Lausanne (idw) - Zur Verbesserung der Behandlung von Krebspatienten braucht
es verschiedene Ansätze. Einer davon ist die Immuntherapie. Immunzellen (sogenannte T-Zellen) können
einen wirksamen Schutz gegen Tumorzellen aufbauen. In Patienten mit fortschreitender bösartiger Erkrankung
ist dieser Schutzmechanismus jedoch ungenügend. Unsere Arbeitsgruppe am Ludwig Institute für Krebsforschung
und an der Universität Lausanne, Schweiz, untersucht jetzt die Gründe, warum menschliche Immunzellen
gegen Krebs weniger stark wirksam sind als gegen Viruskrankheiten, wo das Immunsystem effizient gegen Infektionskrankheiten
schützen kann.
Menschliche Tumorzellen tragen sogenannte Antigene. Es handelt sich um charakteristische Moleküle an der Oberfläche
von Tumorzellen, welche auf sehr spezifische Weise durch Immunzellen erkannt werden können. Diese Antigene
erlauben deshalb ein therapeutisches "Targeting", d.h. eine gezielte und damit schonende Therapie. Bereits
im spontanen Ablauf einer Krebserkrankung kann es vorkommen, dass bestimmte Immunzellen (die zytotoxischen T-Zellen)

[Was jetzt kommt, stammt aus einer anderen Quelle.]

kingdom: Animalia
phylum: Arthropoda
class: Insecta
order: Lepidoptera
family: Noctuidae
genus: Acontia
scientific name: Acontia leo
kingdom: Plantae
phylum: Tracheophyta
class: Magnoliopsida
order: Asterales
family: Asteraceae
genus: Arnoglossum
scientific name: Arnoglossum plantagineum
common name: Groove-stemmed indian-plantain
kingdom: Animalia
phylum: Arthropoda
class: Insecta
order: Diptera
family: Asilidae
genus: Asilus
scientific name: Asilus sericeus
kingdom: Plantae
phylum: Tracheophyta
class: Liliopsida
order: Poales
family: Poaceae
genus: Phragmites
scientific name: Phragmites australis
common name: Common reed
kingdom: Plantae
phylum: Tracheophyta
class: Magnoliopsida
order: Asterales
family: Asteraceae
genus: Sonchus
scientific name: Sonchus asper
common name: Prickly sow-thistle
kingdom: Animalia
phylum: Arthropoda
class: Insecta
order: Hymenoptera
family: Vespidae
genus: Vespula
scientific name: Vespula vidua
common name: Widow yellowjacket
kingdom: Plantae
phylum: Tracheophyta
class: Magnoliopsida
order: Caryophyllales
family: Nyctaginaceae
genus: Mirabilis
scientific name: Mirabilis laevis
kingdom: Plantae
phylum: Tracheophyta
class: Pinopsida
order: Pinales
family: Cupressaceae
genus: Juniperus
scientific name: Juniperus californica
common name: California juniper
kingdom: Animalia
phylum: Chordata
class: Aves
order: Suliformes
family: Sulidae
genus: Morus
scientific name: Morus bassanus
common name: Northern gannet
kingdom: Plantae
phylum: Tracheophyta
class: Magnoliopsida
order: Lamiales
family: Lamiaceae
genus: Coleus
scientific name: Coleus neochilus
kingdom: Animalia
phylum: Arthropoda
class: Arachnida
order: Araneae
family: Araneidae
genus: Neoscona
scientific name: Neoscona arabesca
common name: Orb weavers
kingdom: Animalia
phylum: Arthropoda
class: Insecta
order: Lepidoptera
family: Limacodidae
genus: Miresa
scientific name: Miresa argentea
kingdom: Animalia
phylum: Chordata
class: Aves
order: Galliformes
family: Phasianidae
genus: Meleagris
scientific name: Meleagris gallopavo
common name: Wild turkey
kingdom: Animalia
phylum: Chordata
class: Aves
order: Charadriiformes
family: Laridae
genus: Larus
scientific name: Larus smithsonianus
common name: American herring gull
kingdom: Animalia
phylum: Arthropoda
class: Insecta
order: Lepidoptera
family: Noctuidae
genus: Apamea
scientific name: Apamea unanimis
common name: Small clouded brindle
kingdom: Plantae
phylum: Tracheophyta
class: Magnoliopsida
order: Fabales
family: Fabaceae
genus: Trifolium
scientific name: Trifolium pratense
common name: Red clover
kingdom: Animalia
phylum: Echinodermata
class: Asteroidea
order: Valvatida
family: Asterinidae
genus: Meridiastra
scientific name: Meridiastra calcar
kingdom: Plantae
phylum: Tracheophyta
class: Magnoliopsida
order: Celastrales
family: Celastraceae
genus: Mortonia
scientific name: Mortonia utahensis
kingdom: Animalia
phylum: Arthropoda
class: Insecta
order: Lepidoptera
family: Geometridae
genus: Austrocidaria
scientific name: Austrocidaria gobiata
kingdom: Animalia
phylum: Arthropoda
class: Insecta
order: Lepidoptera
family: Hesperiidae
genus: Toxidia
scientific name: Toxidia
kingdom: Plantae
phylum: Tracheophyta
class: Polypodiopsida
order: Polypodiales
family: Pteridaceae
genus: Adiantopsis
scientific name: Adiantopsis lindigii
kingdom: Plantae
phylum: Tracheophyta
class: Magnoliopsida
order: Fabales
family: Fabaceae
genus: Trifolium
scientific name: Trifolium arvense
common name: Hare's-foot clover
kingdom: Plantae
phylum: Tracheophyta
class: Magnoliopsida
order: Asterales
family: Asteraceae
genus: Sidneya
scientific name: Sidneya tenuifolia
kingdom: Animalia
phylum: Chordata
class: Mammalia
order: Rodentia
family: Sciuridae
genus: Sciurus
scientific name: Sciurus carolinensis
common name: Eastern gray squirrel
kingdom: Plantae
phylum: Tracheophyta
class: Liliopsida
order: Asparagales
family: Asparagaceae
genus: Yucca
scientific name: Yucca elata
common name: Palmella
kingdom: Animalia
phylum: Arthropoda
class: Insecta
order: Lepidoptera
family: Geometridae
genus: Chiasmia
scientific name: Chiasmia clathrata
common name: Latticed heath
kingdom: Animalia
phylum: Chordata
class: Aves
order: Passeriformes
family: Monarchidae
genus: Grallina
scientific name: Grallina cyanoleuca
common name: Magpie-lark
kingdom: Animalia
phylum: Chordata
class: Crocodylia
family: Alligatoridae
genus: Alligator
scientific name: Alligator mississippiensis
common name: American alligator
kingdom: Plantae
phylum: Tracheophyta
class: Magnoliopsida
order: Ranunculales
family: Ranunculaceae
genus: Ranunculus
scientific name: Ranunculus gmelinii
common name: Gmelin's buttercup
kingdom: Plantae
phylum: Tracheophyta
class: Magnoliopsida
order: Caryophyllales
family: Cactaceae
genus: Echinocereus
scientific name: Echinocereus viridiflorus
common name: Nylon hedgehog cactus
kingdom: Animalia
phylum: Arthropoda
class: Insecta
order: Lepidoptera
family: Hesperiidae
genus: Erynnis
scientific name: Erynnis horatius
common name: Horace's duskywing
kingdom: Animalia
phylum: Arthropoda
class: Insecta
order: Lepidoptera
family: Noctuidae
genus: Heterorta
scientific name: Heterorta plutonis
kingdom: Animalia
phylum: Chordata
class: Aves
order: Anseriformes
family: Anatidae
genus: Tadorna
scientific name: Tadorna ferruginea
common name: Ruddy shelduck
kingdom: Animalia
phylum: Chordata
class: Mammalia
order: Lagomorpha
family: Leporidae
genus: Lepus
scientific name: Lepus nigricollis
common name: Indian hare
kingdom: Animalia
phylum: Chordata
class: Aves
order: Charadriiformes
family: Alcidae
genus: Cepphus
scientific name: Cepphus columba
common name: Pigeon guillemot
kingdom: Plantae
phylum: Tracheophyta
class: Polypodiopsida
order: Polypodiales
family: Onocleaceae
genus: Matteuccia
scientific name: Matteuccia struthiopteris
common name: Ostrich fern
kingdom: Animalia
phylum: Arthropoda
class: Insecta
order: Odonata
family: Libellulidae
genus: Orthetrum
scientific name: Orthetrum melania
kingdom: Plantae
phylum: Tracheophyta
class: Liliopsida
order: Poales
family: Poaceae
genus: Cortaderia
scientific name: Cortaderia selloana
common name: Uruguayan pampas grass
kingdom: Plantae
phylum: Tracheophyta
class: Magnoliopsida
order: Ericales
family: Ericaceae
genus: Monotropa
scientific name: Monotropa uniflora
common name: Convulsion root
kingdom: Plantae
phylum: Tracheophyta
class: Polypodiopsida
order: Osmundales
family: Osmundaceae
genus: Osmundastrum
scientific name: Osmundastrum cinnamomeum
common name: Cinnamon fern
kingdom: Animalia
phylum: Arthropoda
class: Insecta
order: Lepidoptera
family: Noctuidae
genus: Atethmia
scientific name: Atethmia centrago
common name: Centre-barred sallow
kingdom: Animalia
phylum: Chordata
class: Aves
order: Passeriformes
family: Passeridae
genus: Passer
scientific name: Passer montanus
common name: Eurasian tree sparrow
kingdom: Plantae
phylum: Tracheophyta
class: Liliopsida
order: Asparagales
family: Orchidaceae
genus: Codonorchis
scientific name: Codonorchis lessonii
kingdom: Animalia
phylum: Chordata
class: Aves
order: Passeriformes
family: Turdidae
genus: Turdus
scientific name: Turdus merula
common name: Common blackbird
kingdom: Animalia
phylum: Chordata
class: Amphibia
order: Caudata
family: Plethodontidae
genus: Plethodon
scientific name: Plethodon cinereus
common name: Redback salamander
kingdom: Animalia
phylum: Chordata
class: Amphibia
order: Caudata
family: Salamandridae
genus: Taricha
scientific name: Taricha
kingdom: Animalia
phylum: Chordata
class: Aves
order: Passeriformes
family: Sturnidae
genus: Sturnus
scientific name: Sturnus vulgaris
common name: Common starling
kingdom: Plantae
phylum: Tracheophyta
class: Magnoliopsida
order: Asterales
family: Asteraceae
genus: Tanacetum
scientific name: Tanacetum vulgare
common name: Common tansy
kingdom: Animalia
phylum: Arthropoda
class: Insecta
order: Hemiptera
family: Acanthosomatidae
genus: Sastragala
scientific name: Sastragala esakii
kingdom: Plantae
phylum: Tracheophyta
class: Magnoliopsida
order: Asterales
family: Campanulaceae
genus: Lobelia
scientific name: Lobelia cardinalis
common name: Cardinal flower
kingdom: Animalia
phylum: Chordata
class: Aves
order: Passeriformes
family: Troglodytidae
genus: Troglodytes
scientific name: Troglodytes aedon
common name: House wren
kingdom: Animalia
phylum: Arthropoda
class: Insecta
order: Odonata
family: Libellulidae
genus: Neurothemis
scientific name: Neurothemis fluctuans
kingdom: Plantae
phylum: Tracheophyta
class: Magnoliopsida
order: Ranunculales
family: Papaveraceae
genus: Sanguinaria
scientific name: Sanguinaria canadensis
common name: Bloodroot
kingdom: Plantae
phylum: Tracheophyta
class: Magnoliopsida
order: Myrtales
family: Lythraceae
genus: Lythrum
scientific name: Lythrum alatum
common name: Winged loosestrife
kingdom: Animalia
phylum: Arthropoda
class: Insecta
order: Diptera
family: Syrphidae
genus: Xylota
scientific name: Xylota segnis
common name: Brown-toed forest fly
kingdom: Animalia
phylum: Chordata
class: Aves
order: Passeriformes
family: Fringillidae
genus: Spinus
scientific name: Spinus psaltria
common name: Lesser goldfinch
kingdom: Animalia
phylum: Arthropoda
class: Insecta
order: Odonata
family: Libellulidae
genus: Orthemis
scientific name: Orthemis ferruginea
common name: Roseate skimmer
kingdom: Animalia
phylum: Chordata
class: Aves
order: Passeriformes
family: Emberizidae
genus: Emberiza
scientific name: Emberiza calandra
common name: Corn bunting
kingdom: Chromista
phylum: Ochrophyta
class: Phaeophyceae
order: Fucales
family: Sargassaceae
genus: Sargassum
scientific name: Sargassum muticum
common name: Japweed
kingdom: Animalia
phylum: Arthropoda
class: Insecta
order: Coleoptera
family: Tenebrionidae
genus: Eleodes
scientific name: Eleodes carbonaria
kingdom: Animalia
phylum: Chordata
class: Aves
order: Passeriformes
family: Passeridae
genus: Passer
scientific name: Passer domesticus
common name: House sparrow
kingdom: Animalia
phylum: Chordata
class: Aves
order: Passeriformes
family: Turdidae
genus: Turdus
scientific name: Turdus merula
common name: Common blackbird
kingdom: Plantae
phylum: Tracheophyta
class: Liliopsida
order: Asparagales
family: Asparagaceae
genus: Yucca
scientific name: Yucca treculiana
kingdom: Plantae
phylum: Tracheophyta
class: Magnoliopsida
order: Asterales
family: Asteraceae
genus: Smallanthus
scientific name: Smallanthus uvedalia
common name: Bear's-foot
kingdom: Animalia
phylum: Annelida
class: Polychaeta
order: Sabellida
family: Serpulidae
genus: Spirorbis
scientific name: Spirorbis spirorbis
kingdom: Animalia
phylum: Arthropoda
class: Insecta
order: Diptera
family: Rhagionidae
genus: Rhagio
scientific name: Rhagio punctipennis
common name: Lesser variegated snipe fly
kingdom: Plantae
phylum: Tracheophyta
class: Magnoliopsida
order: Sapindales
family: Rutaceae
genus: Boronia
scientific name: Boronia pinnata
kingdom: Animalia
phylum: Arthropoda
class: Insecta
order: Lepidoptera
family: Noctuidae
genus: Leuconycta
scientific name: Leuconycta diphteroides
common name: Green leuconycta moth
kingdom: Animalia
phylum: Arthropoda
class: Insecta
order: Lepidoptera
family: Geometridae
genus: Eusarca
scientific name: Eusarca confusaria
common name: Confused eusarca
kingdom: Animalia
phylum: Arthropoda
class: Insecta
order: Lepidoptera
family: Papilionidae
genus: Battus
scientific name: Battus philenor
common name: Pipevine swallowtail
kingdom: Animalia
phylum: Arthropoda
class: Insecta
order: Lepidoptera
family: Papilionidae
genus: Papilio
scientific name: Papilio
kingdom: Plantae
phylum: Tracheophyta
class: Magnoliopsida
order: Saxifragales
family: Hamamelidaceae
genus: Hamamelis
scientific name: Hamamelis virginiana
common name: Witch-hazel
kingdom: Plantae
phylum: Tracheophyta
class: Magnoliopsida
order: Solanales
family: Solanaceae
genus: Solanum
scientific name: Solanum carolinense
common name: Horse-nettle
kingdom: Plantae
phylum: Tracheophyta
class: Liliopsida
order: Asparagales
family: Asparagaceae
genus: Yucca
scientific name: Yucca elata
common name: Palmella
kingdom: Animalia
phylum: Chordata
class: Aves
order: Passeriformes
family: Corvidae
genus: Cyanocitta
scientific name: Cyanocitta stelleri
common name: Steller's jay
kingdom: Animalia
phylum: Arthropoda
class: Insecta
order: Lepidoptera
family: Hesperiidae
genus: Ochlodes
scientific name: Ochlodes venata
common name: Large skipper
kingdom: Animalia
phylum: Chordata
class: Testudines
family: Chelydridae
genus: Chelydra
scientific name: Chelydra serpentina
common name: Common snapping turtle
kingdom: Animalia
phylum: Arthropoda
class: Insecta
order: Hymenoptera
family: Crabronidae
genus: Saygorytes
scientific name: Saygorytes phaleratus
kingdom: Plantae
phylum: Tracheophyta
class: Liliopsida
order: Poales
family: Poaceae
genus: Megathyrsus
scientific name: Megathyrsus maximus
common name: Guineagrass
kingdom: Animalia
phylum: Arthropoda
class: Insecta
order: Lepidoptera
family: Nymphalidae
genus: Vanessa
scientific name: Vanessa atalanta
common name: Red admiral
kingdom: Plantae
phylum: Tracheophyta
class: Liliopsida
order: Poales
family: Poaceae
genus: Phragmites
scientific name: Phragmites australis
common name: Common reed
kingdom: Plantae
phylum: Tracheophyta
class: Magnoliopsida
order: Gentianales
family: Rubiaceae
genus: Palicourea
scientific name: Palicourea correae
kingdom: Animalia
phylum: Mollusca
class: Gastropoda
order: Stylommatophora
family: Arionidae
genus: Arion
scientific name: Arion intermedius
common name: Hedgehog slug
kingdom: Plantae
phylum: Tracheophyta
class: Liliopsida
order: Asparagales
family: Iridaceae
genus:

erfolgreich sind im Abtöten von Tumorzellen. Abbildung 1 zeigt wie eine Krebszelle von einer Immunzelle angegriffen
und zerstört wird. Dank einem hochspezifischen Erkennungsmechanismus erkennt eine tumor-spezifische T-Zelle
(a) eine Tumorzelle (b), was zu einer intensiven Zell-Zell-Interaktion führt (rot umrandeter Bereich). Für
kurze Zeit sieht es so aus, wie wenn die zwei Zellen fusionieren würden. Der enge Kontakt hat jedoch einen
anderen Zweck. Er ermöglicht der T-Zelle, ihren zerstörerischen Angriff sehr gezielt durchzuführen,
womit das umliegend gesunde Gewebe (hier nicht sichtbar) verschont bleibt. Wenige Minuten später löst
sich die T-Zelle, und die beschädigte Zellwand der Tumorzelle (mit grossem Loch; c) wird erkennbar, was den
Tod der Tumorzelle zur Folge hat.
Mittels Immuntherapie ("Vaccinierung") kann die Aktivität der T-Zellen gesteigert werden. In etwa
5 bis 10% der behandelten Patienten mit bösartigem Melanom (schwarzer Hautkrebs) führt dies zu einer
klinischen Verbesserung. Zur Zeit gibt es zahlreiche Bestrebungen, die Erfolgsrate der Immuntherapie zu steigern.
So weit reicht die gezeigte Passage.